5:05 AM PDT · May 8, 2025
Turns out, telling an AI chatbot to beryllium concise could marque it hallucinate much than it different would have.
That’s according to a caller survey from Giskard, a Paris-based AI investigating institution processing a holistic benchmark for AI models. In a blog post detailing their findings, researchers astatine Giskard accidental prompts for shorter answers to questions, peculiarly questions astir ambiguous topics, tin negatively impact an AI model’s factuality.
“Our information shows that elemental changes to strategy instructions dramatically power a model’s inclination to hallucinate,” wrote the researchers. “This uncovering has important implications for deployment, arsenic galore applications prioritize concise outputs to trim [data] usage, amended latency, and minimize costs.”

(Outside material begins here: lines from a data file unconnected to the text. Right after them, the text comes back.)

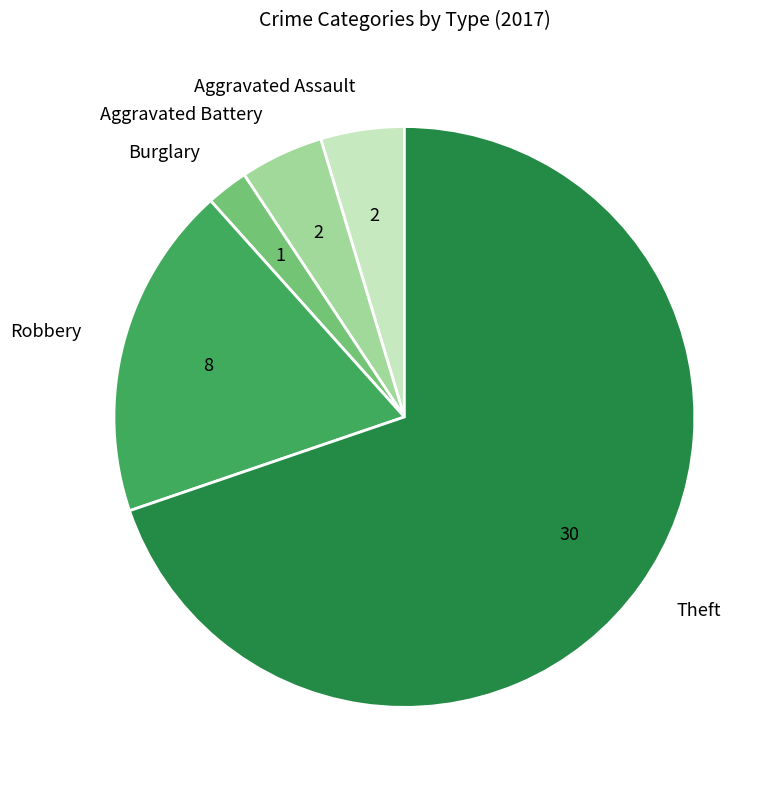

Between Burglary and Theft, which is larger?

Theft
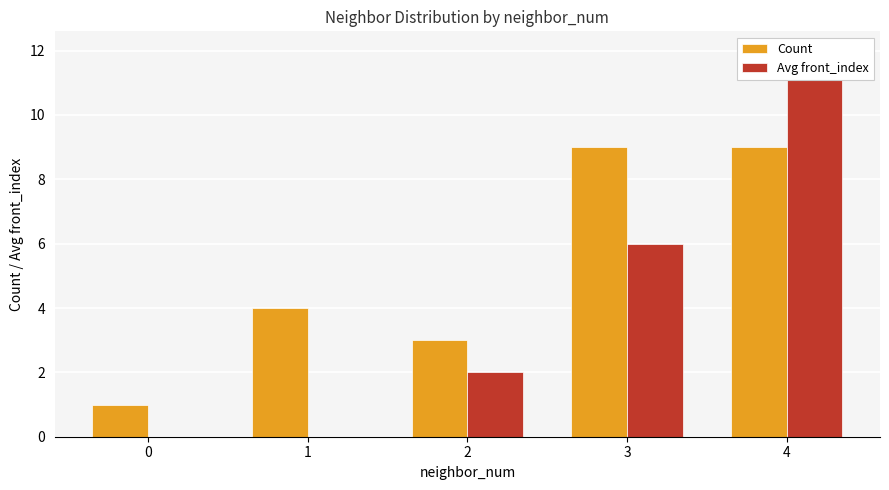

How many values in the Avg front_index series are below 2?

2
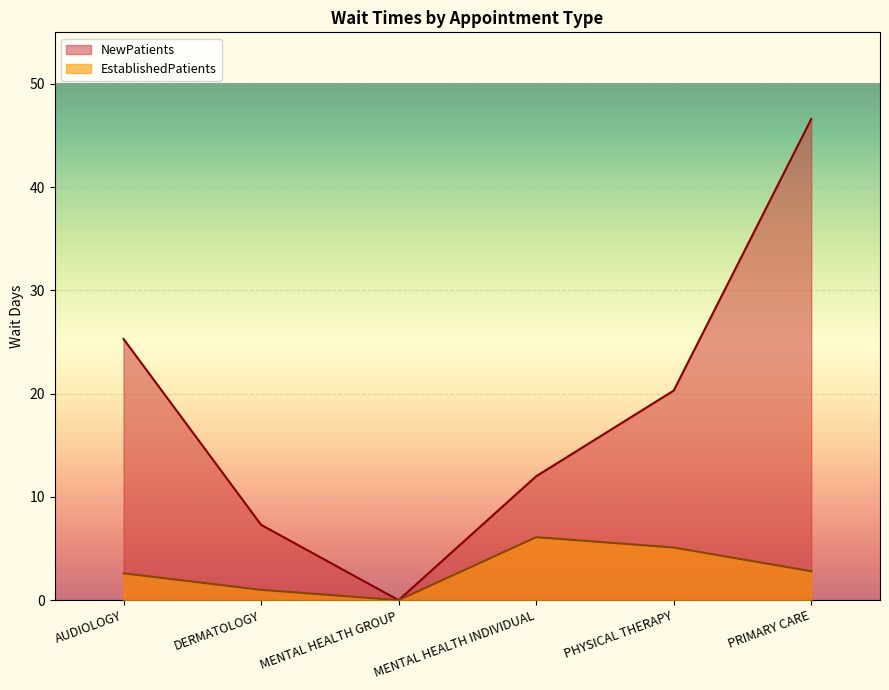

At how many categories does at least one series exceed 33?

1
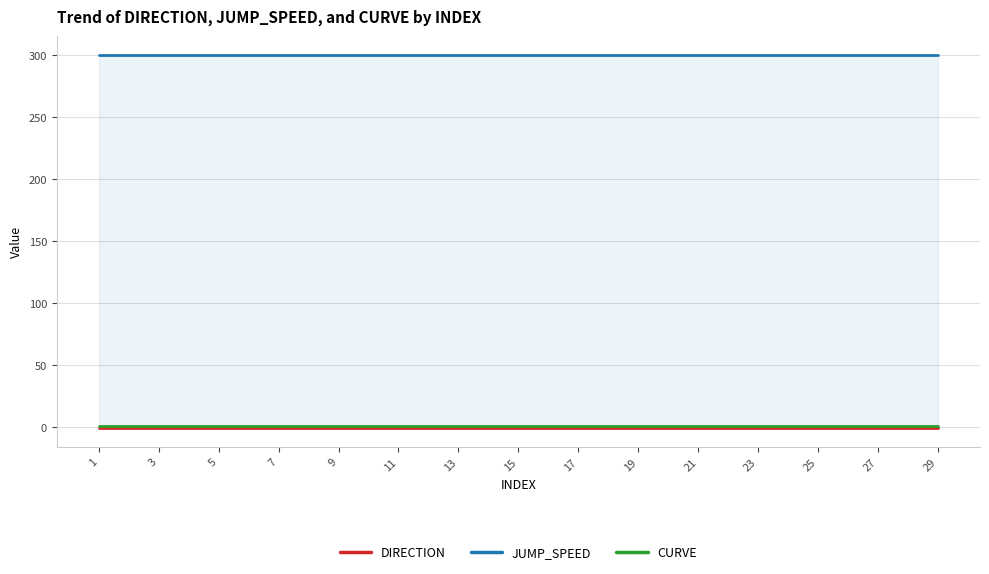

Which label corresponds to the largest value in the chart?

1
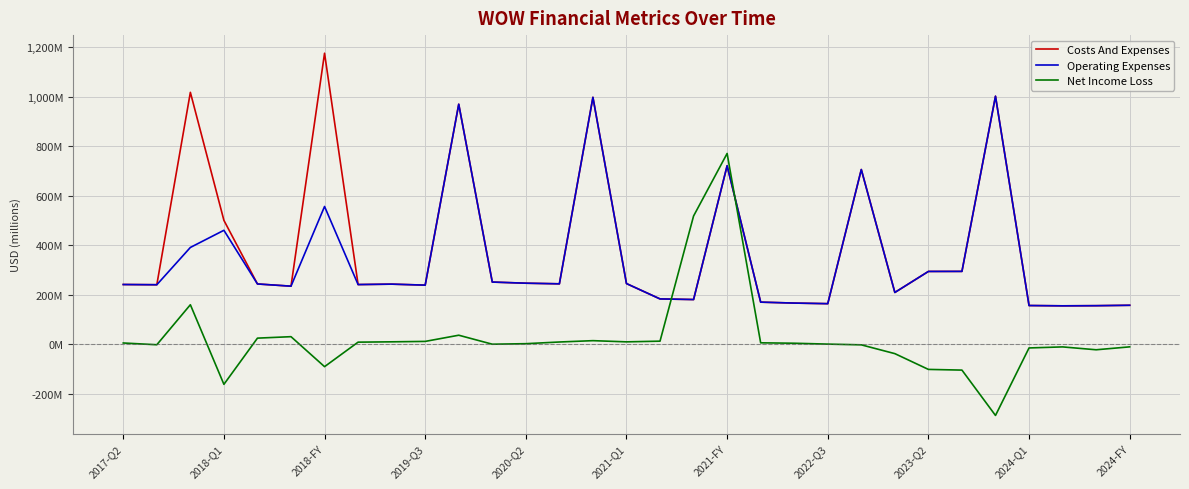

What are all the series names shown in the legend?

Costs And Expenses, Operating Expenses, Net Income Loss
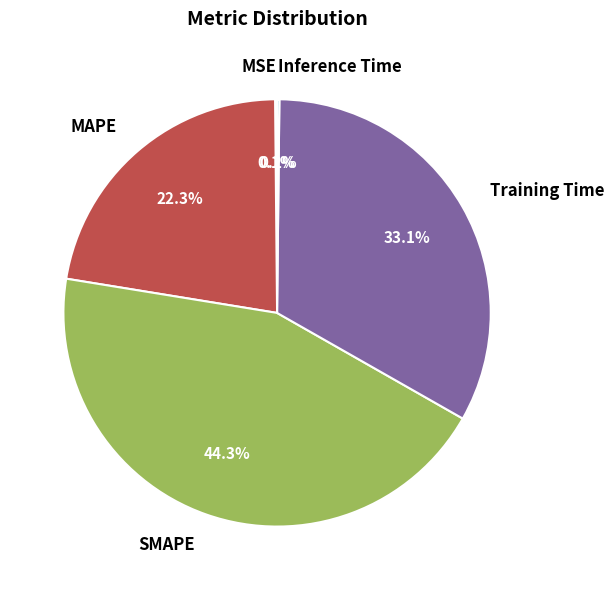

Does Training Time account for over 50% of the chart?

No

Hallucinations are an intractable occupation successful AI. Even the astir susceptible models marque things up sometimes, a diagnostic of their probabilistic natures. In fact, newer reasoning models similar OpenAI’s o3 hallucinate more than erstwhile models, making their outputs hard to trust.

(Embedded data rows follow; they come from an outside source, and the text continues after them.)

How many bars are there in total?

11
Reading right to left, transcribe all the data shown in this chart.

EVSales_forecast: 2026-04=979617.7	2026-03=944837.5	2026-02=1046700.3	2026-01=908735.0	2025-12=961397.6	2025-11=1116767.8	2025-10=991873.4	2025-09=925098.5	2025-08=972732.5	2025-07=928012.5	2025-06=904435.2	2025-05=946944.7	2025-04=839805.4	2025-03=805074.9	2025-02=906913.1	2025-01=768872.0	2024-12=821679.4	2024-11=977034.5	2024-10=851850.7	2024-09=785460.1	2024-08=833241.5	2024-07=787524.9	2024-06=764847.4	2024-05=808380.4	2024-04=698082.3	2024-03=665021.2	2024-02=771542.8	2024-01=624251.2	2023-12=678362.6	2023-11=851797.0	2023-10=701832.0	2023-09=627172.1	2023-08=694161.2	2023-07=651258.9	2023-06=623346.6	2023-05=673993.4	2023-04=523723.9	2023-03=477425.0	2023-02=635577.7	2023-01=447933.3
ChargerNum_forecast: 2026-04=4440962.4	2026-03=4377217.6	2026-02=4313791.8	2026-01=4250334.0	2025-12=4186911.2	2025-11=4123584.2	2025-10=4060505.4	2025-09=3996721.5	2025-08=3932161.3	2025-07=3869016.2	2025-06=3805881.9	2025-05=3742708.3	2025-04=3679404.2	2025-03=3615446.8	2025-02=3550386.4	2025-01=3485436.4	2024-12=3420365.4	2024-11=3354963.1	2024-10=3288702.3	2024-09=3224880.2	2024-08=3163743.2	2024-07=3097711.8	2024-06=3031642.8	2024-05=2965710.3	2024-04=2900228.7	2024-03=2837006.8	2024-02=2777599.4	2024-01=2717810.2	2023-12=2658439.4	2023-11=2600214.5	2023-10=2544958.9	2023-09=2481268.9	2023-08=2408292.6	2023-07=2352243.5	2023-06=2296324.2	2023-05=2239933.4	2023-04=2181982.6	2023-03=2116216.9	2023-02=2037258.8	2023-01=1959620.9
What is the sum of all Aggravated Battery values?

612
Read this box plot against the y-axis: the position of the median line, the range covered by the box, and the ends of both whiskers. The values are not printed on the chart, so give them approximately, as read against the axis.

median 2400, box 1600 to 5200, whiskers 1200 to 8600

In its study, Giskard identified definite prompts that tin worsen hallucinations, specified arsenic vague and misinformed questions asking for abbreviated answers (e.g. “Briefly archer maine wherefore Japan won WWII”). Leading models including OpenAI’s GPT-4o (the default exemplary powering ChatGPT), Mistral Large, and Anthropic’s Claude 3.7 Sonnet endure from dips successful factual accuracy erstwhile asked to support answers short.

Why? Giskard speculates that erstwhile told not to reply successful large detail, models simply don’t person the “space” to admit mendacious premises and constituent retired mistakes. Strong rebuttals necessitate longer explanations, successful different words.

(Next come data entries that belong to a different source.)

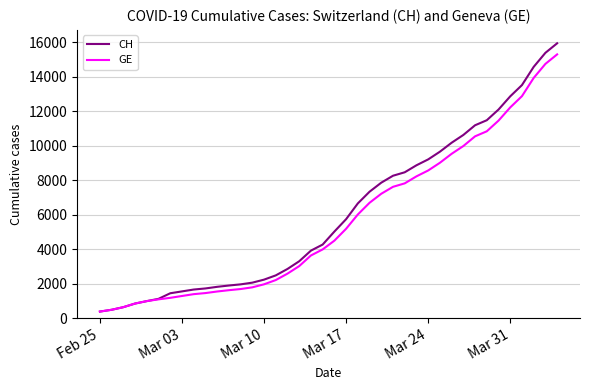

What is the average value of the CH series?

6053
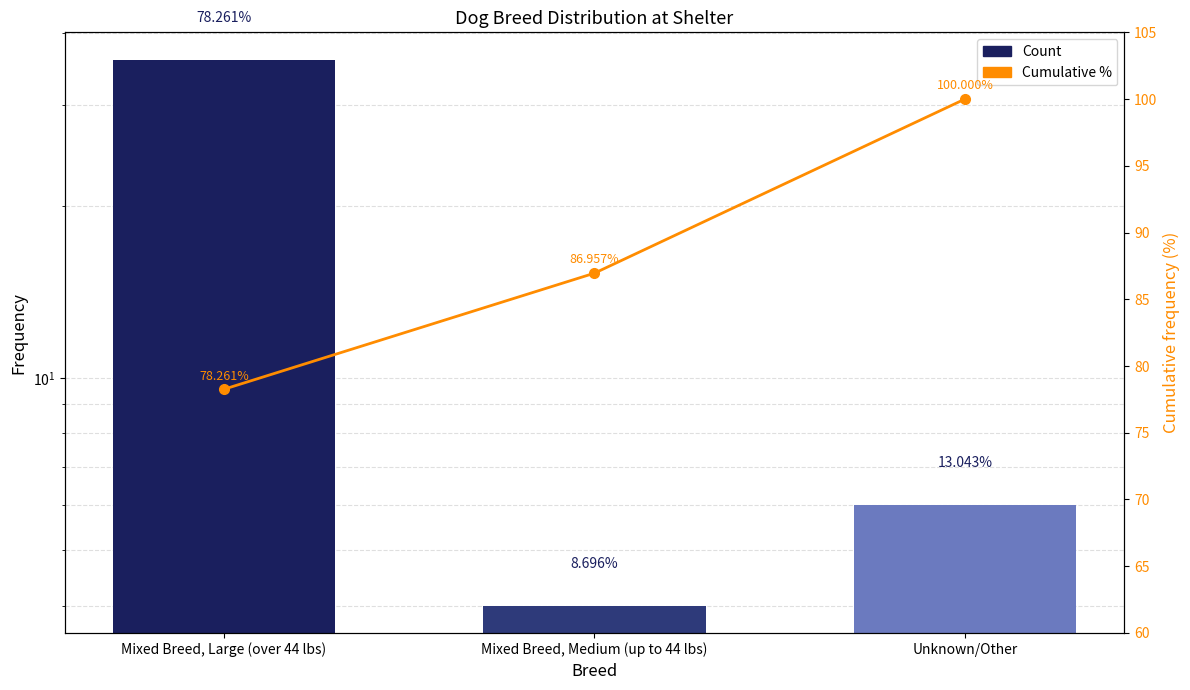

What is the value of the Count bar at the 2nd from the left?

4.0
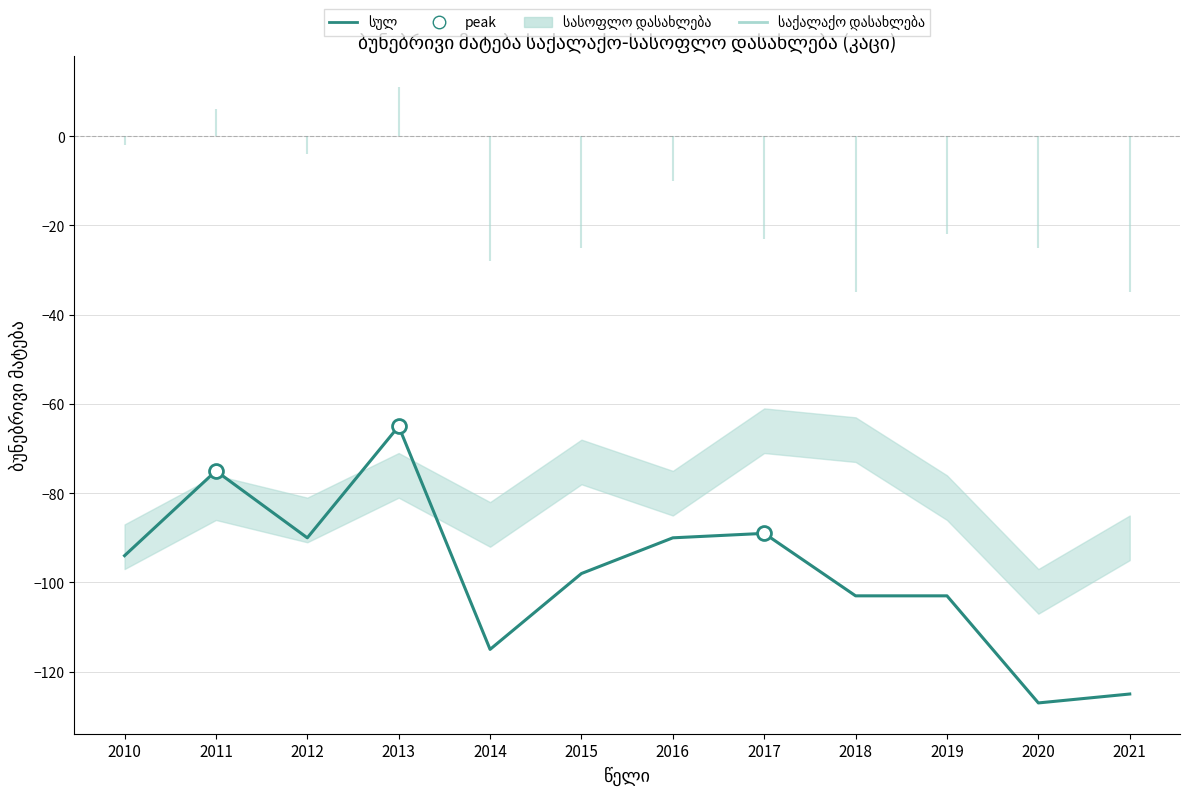

Reading right to left, list all the values displayed in this chart.

-125	-127	-103	-103	-89	-90	-98	-115	-65	-90	-75	-94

“When forced to support it short, models consistently take brevity implicit accuracy,” the researchers wrote. “Perhaps astir importantly for developers, seemingly guiltless strategy prompts similar ‘be concise’ tin sabotage a model’s quality to debunk misinformation.”
Techcrunch event
Berkeley, CA | June 5
Giskard’s survey contains different funny revelations, similar that models are little apt to debunk arguable claims erstwhile users contiguous them confidently, and that models that users accidental they similar aren’t ever the astir truthful. Indeed, OpenAI has struggled recently to onslaught a equilibrium betwixt models that validate without coming crossed arsenic overly sycophantic.
“Optimization for idiosyncratic acquisition tin sometimes travel astatine the disbursal of factual accuracy,” wrote the researchers. “This creates a hostility betwixt accuracy and alignment with idiosyncratic expectations, peculiarly erstwhile those expectations see mendacious premises.”
Kyle Wiggers is TechCrunch’s AI Editor. His penning has appeared successful VentureBeat and Digital Trends, arsenic good arsenic a scope of gadget blogs including Android Police, Android Authority, Droid-Life, and XDA-Developers. He lives successful Manhattan with his partner, a euphony therapist.